FL: Reversible and Irreversible Processes

Reversible and Irreversible Processes


A reversible process is one which can be "undone" without a affecting the surroundings. Alternatively, it is a process that can reverse direction at any point due to an infinitesimal change in external conditions (driving force).


A reversible process is an ideal one that yields the maximum possible work attainable.

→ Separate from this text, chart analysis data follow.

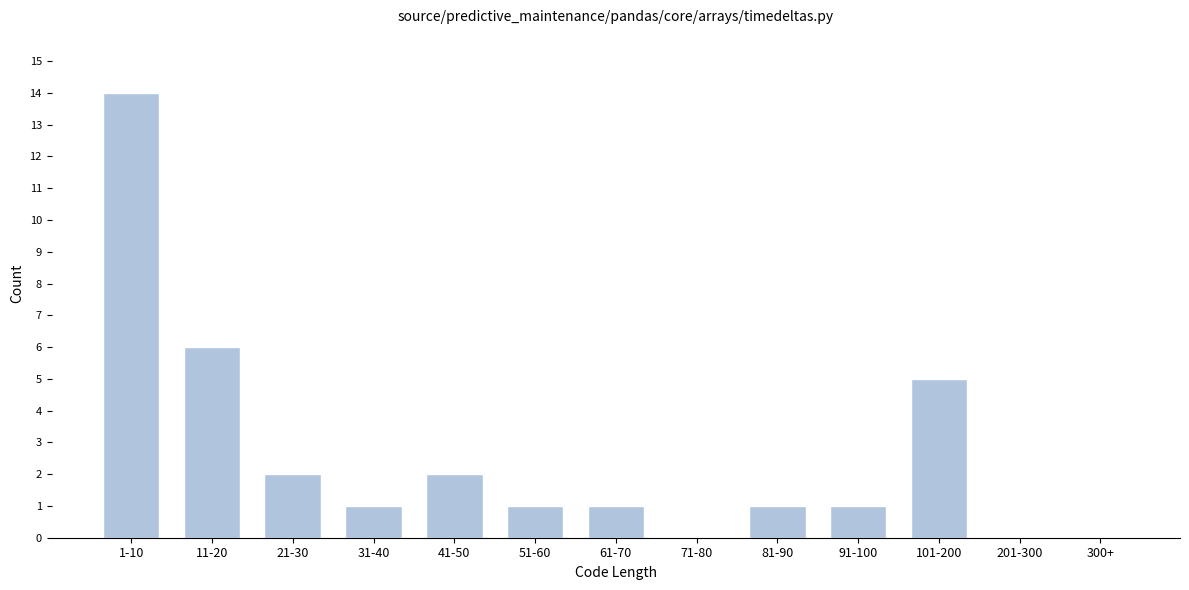

Reading left to right, list all the values displayed in this chart.

1-10=14	11-20=6	21-30=2	31-40=1	41-50=2	51-60=1	61-70=1	71-80=0	81-90=1	91-100=1	101-200=5	201-300=0	300+=0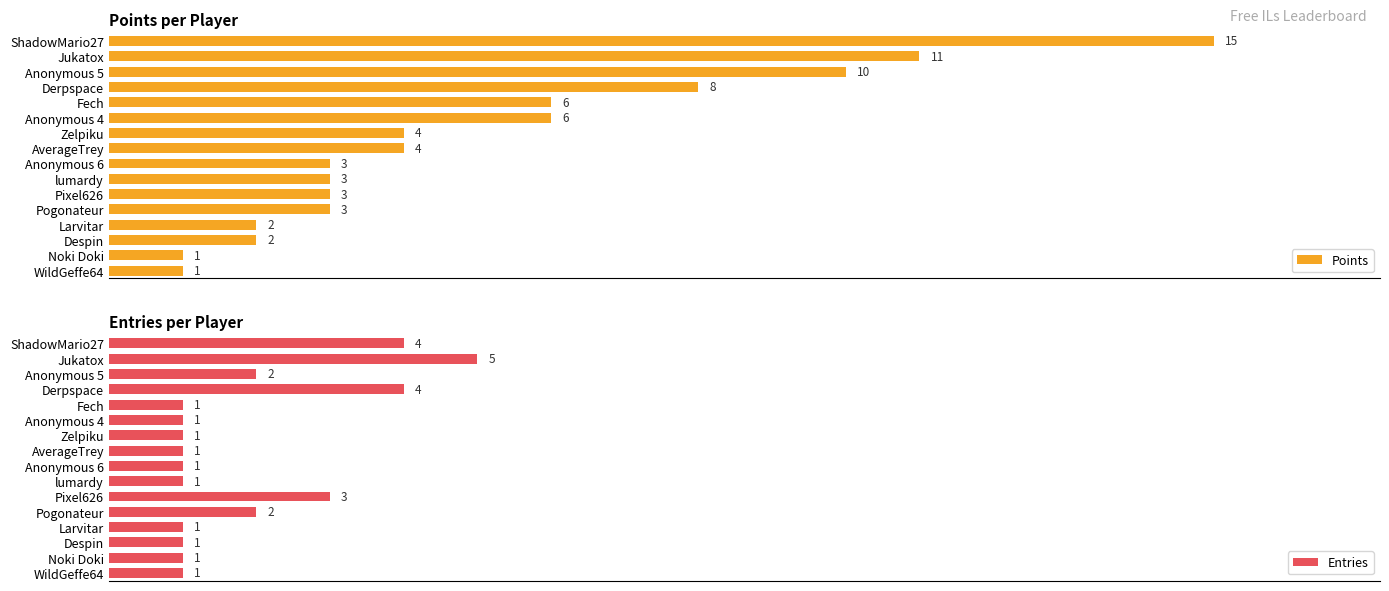

List the series in order of their overall mean, highest first.

Points, Entries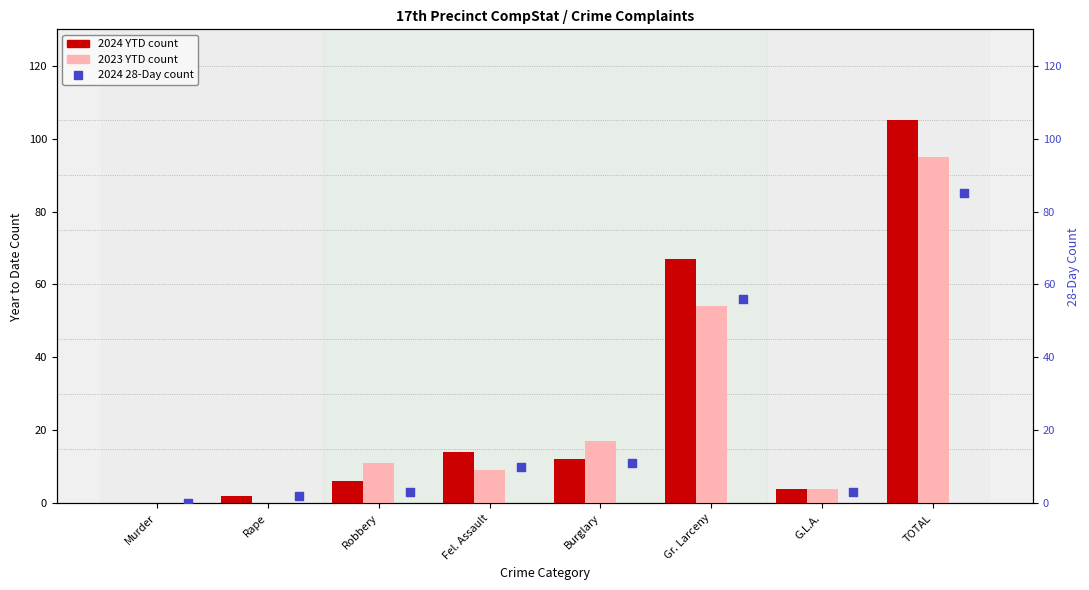

Which series has the largest total across all categories?

2024 YTD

Consider the following isothermal expansions/compressions of an ideal gas. Calculate the work for each step when the total mass of the blocks is 1020kg, the area of the piston surface is 0.1 $m^2$, the initial height of the piston is 0.4$m$ and the amount of gas present is 1 mol.

1 step
$\Delta U + \Delta E_k + \Delta E_p = Q + W$
$W = -Q$
$W = - Q = -\int P_E dV = -P_E \Delta V$

$P_E$ is larger for the compression than for the expansion! The work obtained from the expansion is less than that required for the compression.

1 step
$W = - Q = -\int P_E dV = -(P_{E}\Delta V)_{1 \to i} - (P_{E}\Delta V)_{i \to 2}$

The difference between $(P_{E}\Delta V)_{i \to 1(2)}$ and $(P_{E}\Delta V)_{1(2) \to i}$ (the forward vs the reverse) is smaller than for the 1 step process. The difference in the work obtained/required is also smaller.

1 step
$W = - Q = -\int P_E dV = -(P_{E}\Delta V)_{1 \to i_1} -(P_{E}\Delta V)_{i_1 \to i_2} - (P_{E}\Delta V)_{i_2 \to i_3} - (P_{E}\Delta V)_{i_3 \to 2}$

Again, the difference decreases further for the multi-step process. If the step gets even smaller, the external pressure at each step eventually becomes essentially equal to the internal pressure at each step ($P_E \to P$).

$W = - Q = -\int P_E dV = -\int P dV = -\int nRT \frac{dV}{V} = -nRT\ln\left (\frac{V_2}{V_1}\right )$

Explain the difference between a reversible and irreversible process.


Because a reversible process is the ideal/limiting case, we will use it as the reference point for efficiency calculations.